Monitoring or Remission
The primary tumor site of ACC patients often is treated successfully with surgery and/or radiation. Many patients never experience a recurrence of the tumor at the original site, achieving what physicians call “local control”.
However, some patients do have a recurrence at the original site and even more patients develop new tumors in other parts of the body called “distant metastases”. The risk of either local recurrences or distant metastases is very real for ACC patients, even after many years without any evident disease, and therefore it requires a regimen of lifelong monitoring.
Typically, a combination of CT and MRI scans are used to check for and track any residual disease or potential recurrences. CT scans are particularly effective at identifying tumors in the lungs and harder tissues, while MRIs are most helpful for soft tissues and the head and neck region.

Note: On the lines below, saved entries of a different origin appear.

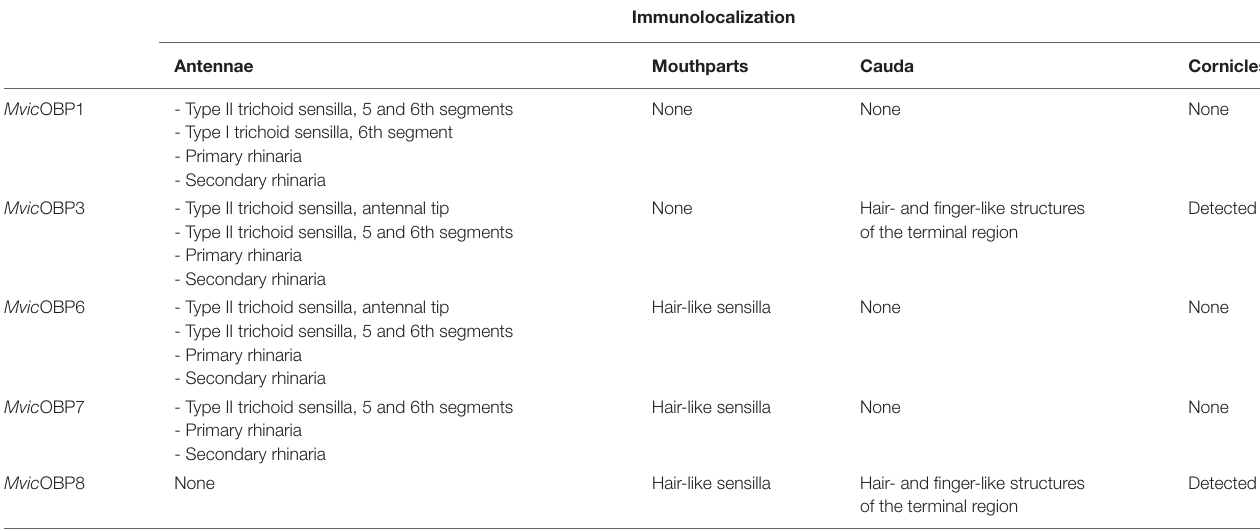
TABLE 3 | Immunolocalization of five among the ten identified MvicOBPs in different body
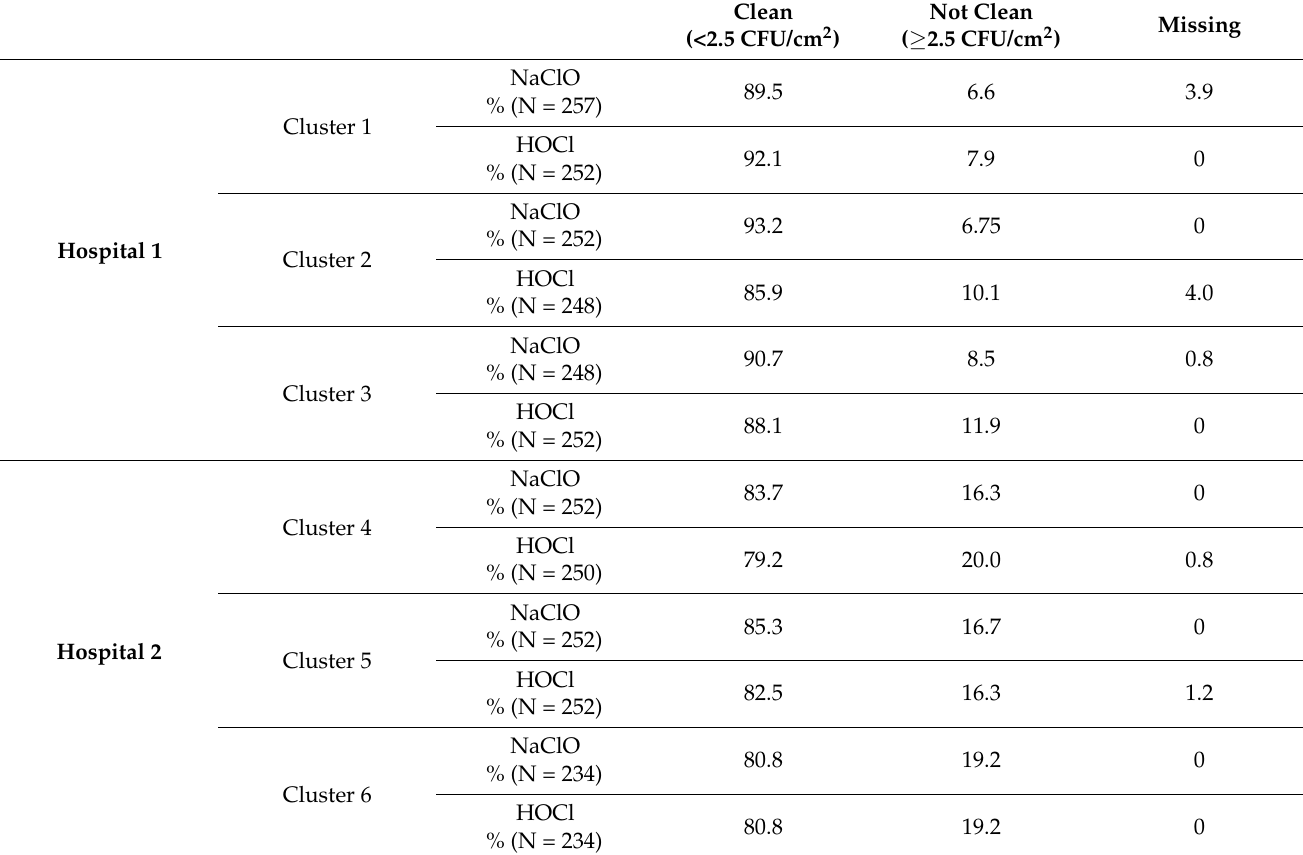
Table 2. Distribution of cleanliness by hospital and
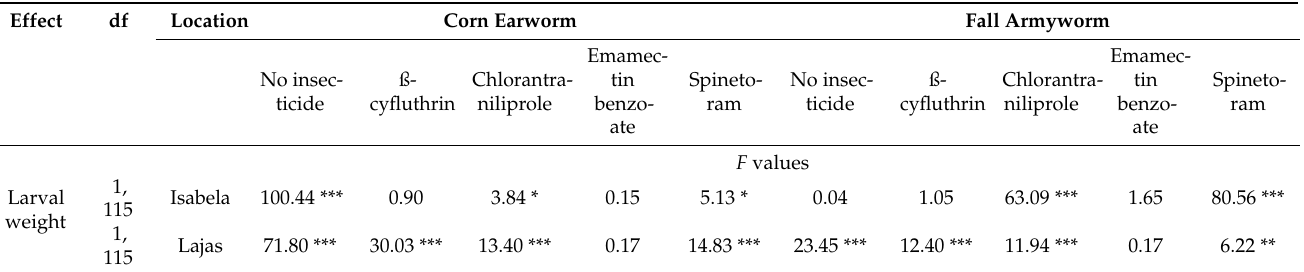
Table 6. Simple analysis of variance for the weight of corn earworm ( Helicoverpa zea (Boddie) (Lepidoptera: Noctuidae)) and fall armyworm ( Spodoptera frugiperda (J. E. Smith) (Lepidoptera: Noctuidae)) larvae evaluated at 96 h after insecticide application in 2019 and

In the months following a patient’s initial diagnosis or subsequent treatments, these imaging studies may be ordered by the patient’s physicians every 2-3 months. Patients with evident disease after treatment may have imaging studies every 2-6 months, depending upon the particular circumstances. For patients without any evident disease for multiple years, the scans may be spread out to every 6-12 months.
Younger patients without evident disease may wish to minimize their overall radiation exposure from CT scans by occasionally substituting x-rays in consultation with their physician. PET scans often do not pick up slow-growing ACC tumors, but may be instructive for fast-growing tumors.